Мама сразу опомнилась.

— Да, прелесть… — повторила она, но уже совсем другим, настороженным тоном.

— И не только прелесть, но и последний крик оды, парижской моды, — продолжал продавец. — В Лондоне, Париже, всюду за границей их носят как брошки, прикалывают к платью, к пальто, к шляпе…

— Ну, мне-то не к чему прикалывать, — холодно заметила мама.

— Но когда в театр или в ресторан…

— Мы не в Москве, мы в Черни живем. У нас никаких ресторанов, один трактир Серебреникова.

Я почувствовал, что дело почти проиграно. Попрошу, может, выйдет.

— Мамочка, купи, пожалуйста, ну не себе, так мне, хоть самую маленькую! — взмолился я.

— О! Молодой человек знает толк в птицах, — сразу же поддержал меня продавец, — именно самую маленькую. Вот, например, эту. — И он вынул из коробки птицу величиной не больше грецкого ореха. Вся она сверкала, будто перья ее сами излучали синие, лиловые и золотистые огоньки.

— Но сколько же она стоит? — с каким-то отчаянием в голосе проговорила мама.

— Сударыня, ваш сын — большой знаток. Он будет ученый, натуралист, я уверяю вас… Эта колибри стоит пятьдесят рублей.

— Пятьдесят?.. — полушепотом, как бы теряя голос, переспросила мама.

— Сударыня, ваш сын сделал изумительный выбор. Это редчайший экземпляр. Ваш сын — большой знаток…

— Да, он большой знаток, как трясти деньги, — заявила мама и решительно вышла из магазина. — Сегодня же на вокзал — и домой!

— Мама, а как же к доктору? — попробовал я пустить в ход последнее средство.

— Никаких докторов! Я отлично понимаю, в чем дело. Доктор — это лишний день в Москве. А там еще и слона купим. Никаких докторов.

Мы вернулись в гостиницу, уложили вещи и в тот же день вечером отправились на Курский вокзал.
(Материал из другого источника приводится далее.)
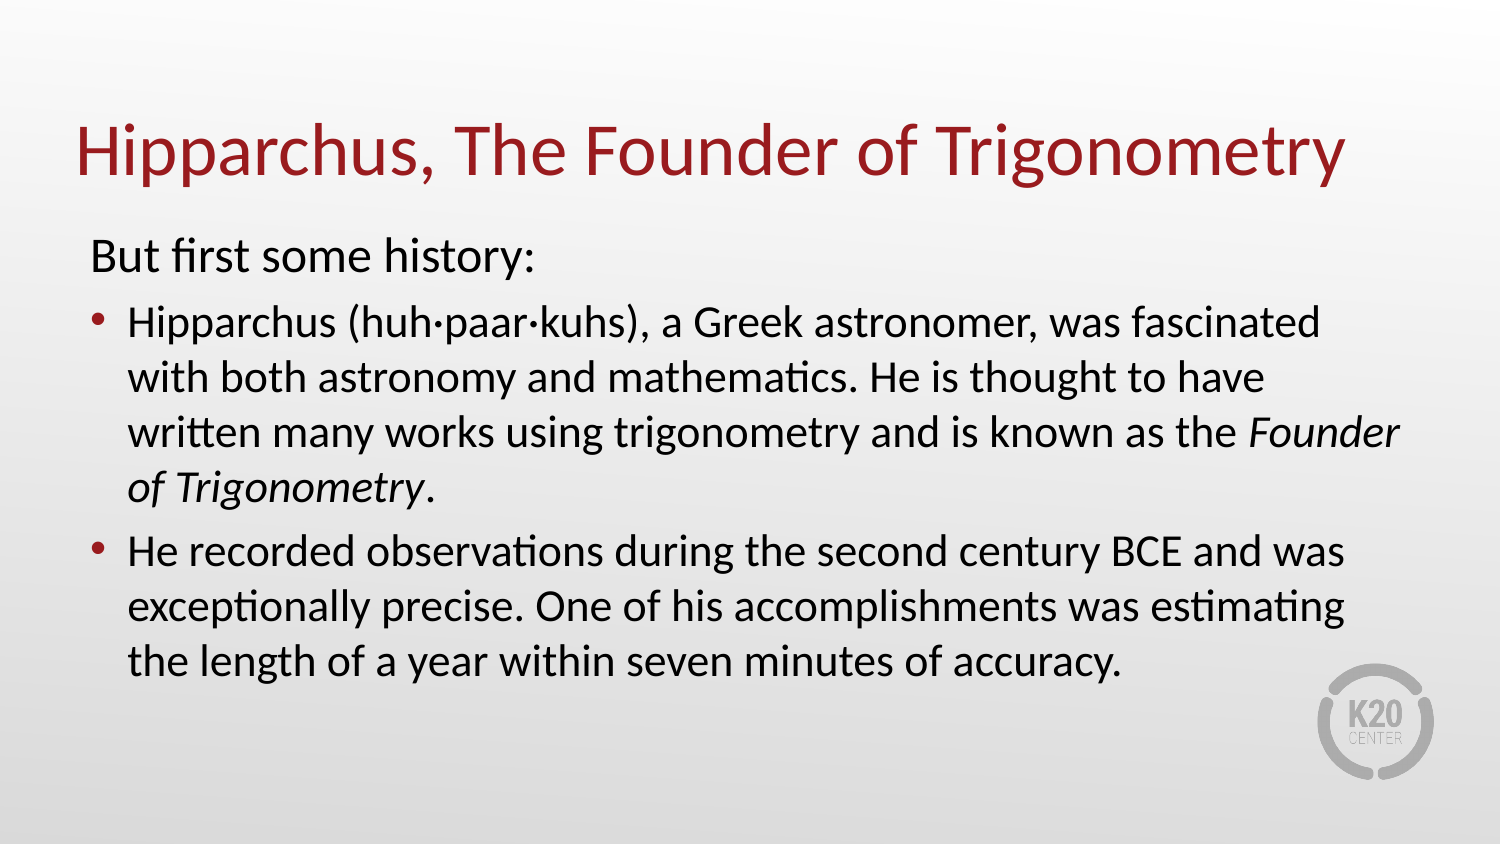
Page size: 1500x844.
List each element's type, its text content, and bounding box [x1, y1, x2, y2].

list But first some history: Hipparchus (huh·paar·kuhs), a Greek astronomer, was fascinated with both astronomy and mathematics. He is thought to have written many works using trigonometry and is known as the Founder of Trigonometry. He recorded observations during the second century BCE and was exceptionally precise. One of his accomplishments was estimating the length of a year within seven minutes of accuracy. [75, 214, 1425, 779]
title Hipparchus, The Founder of Trigonometry [75, 50, 1425, 191]
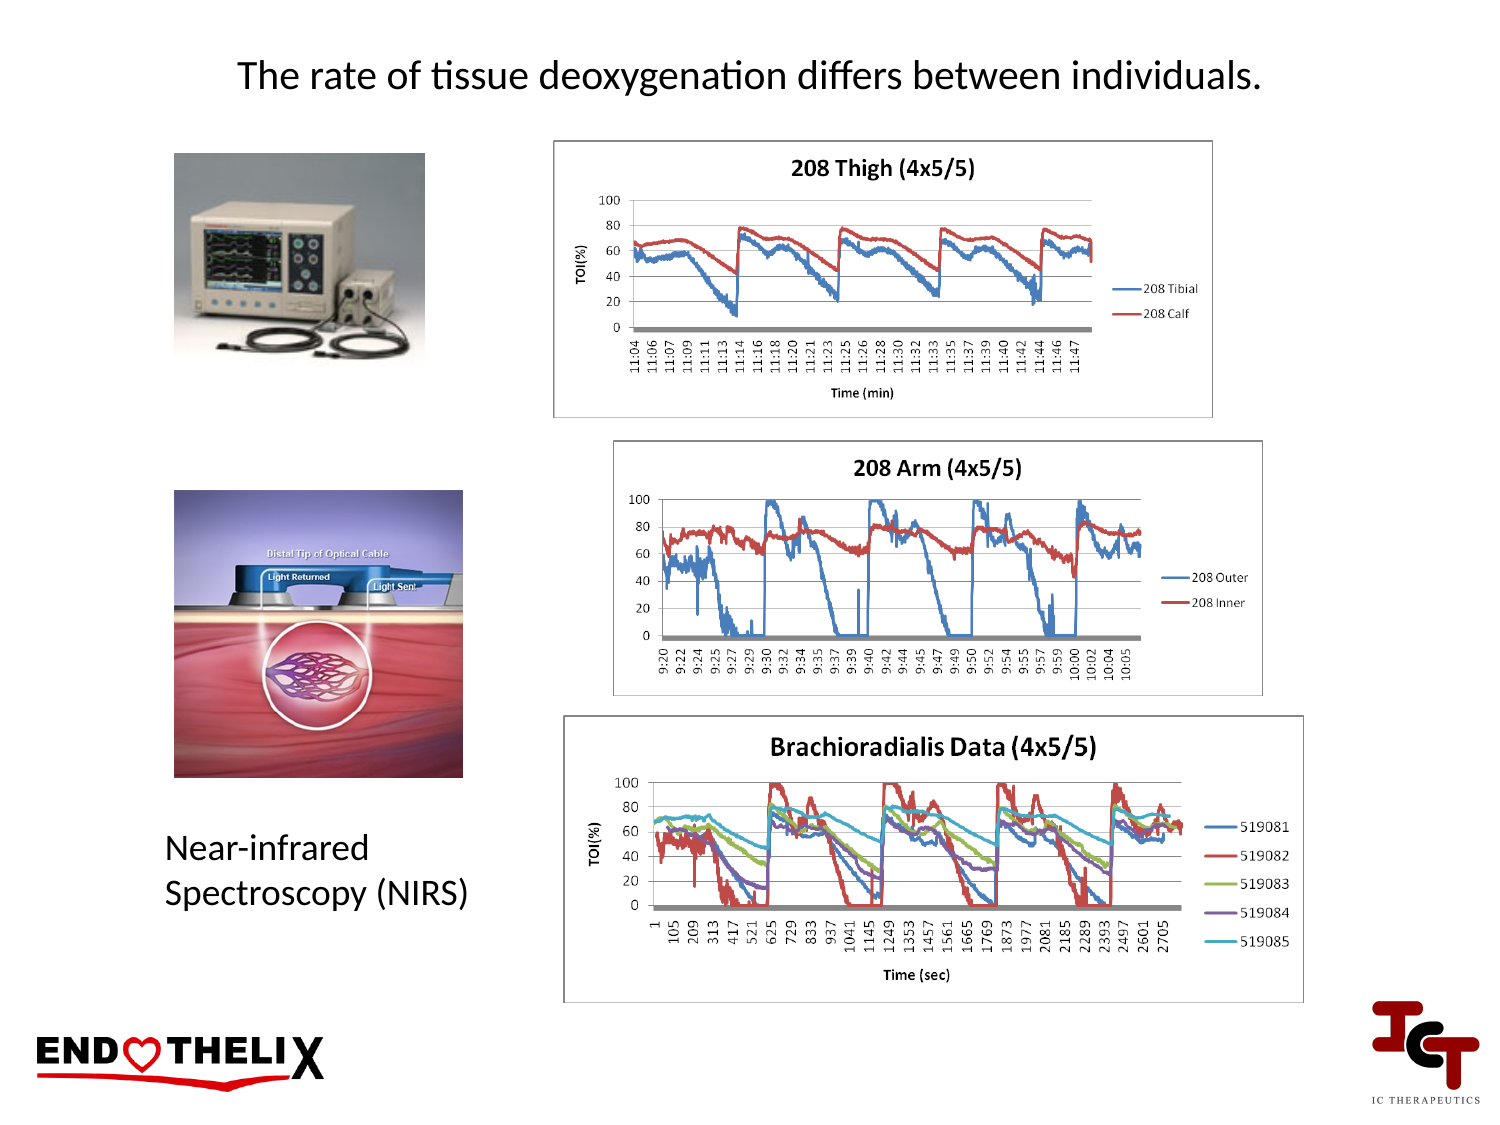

Свою коллекцию птиц я не выпускал из рук. Не доверяя носильщику, сам внес ее в вагон и бережно положил на полку.

ДОМОЙ

Как только мы с мамой вошли в вагон и разложили вещи, я уселся возле окна, и все московские впечатления как-то сразу отошли на второй план. Я стал думать о предстоящем лете, о рыбалке, о том, что уже завтра буду опять в моей дорогой Черни и увижу Михалыча. Ах, хоть бы скорее прошла ночь и наступило это завтра!

Уже совсем стемнело. Перрон был ярко освещен круглыми, как белые мячи, газовыми фонарями. Сквозь оконное стекло доносились голоса. Кто-то с кем-то прощаясь, просил писать почаще.

— Поберегись, поберегись! — громко кричали носильщики, нагруженные с ног до головы чемоданами, портпледами и шляпными коробками.

Другие катили тележки с багажом. Все вокруг шумело, суетилось, двигалось. Только наш вагон среди общей сумятицы стоял неподвижно, словно вовсе не хотел покидать этот ярко освещенный, шумящий вокзал.

Но вот раздался третий звонок. Последние прощания, гудок паровоза, и мимо окна медленно поплыла платформа, газовые фонари, носильщики с пустыми тележками для багажа, провожающие, машущие белыми платками…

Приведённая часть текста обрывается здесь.